- Exercise details -
Locate every line in the records below that contains the string "sketchPlane" and copy each such line in full, treating the match as case-sensitive.

- Supplied data -
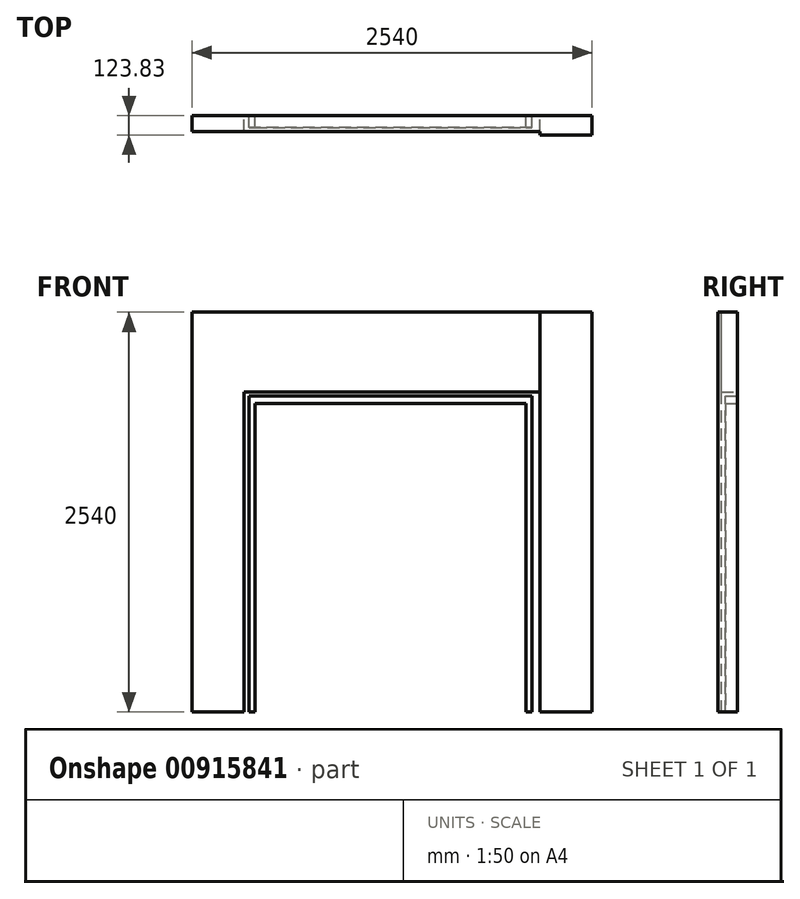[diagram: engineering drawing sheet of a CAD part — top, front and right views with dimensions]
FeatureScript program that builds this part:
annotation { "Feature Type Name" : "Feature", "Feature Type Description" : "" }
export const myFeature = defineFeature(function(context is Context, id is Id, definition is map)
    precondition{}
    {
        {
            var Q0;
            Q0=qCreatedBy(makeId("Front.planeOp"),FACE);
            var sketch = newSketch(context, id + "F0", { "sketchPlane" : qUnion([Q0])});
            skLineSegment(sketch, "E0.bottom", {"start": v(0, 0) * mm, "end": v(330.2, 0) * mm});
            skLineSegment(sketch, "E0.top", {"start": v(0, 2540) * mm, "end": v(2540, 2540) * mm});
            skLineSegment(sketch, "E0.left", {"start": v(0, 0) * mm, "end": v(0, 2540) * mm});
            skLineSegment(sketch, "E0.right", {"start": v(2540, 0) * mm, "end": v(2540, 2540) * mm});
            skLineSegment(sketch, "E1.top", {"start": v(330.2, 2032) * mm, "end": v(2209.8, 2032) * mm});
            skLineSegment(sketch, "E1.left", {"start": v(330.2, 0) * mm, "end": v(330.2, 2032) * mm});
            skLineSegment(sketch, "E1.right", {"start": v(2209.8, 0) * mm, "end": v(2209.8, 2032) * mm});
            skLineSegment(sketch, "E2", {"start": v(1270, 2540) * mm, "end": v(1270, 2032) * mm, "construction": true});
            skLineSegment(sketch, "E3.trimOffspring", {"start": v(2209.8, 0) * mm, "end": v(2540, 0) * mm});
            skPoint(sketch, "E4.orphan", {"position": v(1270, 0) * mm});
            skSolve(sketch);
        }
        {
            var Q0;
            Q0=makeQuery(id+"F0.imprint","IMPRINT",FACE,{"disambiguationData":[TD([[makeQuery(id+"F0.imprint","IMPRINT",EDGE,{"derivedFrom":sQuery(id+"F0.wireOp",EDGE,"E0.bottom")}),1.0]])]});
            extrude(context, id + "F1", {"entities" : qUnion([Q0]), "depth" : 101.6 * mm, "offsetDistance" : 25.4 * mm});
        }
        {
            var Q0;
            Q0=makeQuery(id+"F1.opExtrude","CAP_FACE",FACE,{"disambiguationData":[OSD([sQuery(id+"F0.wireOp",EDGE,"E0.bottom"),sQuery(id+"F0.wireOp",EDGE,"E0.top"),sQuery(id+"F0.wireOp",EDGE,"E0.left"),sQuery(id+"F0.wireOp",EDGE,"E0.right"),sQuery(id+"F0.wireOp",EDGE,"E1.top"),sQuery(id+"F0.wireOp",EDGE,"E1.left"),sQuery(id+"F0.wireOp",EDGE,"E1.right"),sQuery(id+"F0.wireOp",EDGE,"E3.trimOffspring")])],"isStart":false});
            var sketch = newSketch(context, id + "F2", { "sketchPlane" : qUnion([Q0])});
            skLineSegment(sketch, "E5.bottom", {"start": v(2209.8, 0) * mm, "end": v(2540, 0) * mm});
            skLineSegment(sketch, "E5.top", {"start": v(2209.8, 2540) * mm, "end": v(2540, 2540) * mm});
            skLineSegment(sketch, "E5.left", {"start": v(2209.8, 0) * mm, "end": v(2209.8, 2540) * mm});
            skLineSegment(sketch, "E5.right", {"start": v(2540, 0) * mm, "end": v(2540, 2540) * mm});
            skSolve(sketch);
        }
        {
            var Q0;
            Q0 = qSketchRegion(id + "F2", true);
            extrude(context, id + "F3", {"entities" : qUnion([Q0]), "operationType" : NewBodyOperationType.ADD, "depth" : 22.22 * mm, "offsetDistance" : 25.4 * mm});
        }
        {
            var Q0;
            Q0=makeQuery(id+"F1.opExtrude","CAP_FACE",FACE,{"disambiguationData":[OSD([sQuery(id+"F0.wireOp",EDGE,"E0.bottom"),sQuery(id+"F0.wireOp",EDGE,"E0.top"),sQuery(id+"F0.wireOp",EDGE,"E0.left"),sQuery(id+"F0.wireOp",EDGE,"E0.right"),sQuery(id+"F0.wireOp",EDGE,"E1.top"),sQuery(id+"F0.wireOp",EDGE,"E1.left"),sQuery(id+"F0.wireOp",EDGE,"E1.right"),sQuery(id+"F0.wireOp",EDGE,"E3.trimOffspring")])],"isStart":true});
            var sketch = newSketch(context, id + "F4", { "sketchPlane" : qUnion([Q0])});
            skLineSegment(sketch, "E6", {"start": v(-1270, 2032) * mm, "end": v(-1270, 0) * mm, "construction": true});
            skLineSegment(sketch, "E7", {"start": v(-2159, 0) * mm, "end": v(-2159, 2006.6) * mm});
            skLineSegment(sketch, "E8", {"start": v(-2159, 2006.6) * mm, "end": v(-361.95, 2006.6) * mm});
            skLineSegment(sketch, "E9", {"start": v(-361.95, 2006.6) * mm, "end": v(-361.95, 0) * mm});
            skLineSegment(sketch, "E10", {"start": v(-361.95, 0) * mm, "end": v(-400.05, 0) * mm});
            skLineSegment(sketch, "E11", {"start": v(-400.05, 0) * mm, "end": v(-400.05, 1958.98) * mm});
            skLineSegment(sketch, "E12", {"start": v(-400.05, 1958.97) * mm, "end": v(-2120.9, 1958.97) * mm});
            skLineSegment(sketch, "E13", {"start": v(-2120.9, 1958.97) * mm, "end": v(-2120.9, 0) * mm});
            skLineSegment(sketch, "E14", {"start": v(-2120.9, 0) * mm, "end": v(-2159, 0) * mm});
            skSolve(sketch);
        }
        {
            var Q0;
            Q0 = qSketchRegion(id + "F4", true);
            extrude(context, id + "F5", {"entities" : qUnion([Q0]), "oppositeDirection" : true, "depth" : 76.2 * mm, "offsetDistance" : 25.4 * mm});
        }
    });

- Reply to the task -
            var sketch = newSketch(context, id + "F0", { "sketchPlane" : qUnion([Q0])});
            var sketch = newSketch(context, id + "F2", { "sketchPlane" : qUnion([Q0])});
            var sketch = newSketch(context, id + "F4", { "sketchPlane" : qUnion([Q0])});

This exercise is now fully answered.